### AIM OF THE TASK:
Reproduce the stretch of material from the line "Si además es capás de aceptar sus" through the end, swapping "organización" for "planificación" and keeping everything else the same. Omit the pictures from your answer.

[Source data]
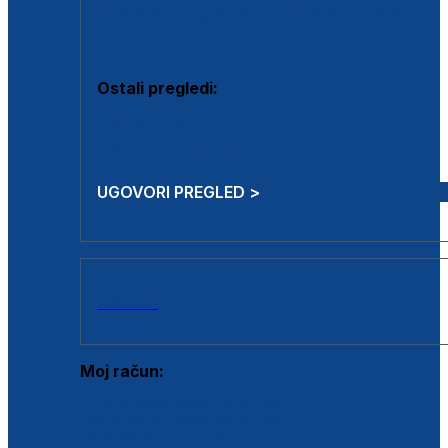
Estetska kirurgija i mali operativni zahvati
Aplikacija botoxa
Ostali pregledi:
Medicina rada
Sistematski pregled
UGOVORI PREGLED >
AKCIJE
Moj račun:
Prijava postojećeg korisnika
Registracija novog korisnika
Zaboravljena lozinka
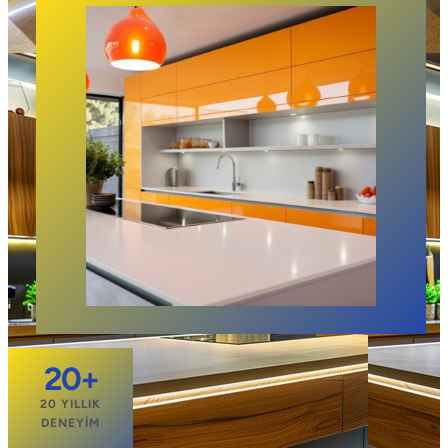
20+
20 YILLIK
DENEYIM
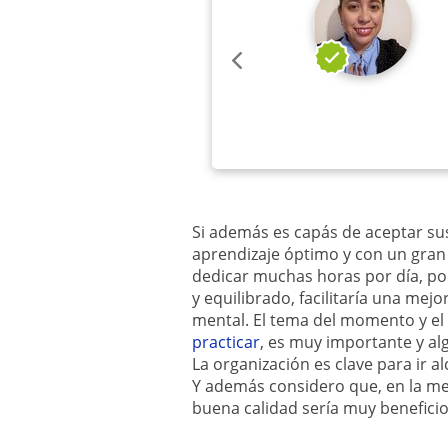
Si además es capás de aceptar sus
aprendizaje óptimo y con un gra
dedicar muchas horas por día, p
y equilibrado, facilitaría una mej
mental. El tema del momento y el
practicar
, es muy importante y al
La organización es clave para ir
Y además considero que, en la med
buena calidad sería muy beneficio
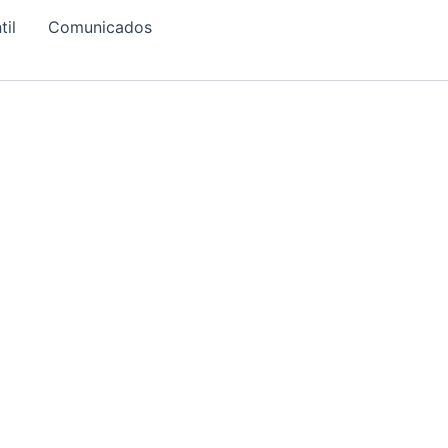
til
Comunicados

### YOUR SOLUTION:
Si además es capás de aceptar sus
aprendizaje óptimo y con un gra
dedicar muchas horas por día, p
y equilibrado, facilitaría una mej
mental. El tema del momento y el
practicar
, es muy importante y al
La planificación es clave para ir
Y además considero que, en la med
buena calidad sería muy beneficio
til
Comunicados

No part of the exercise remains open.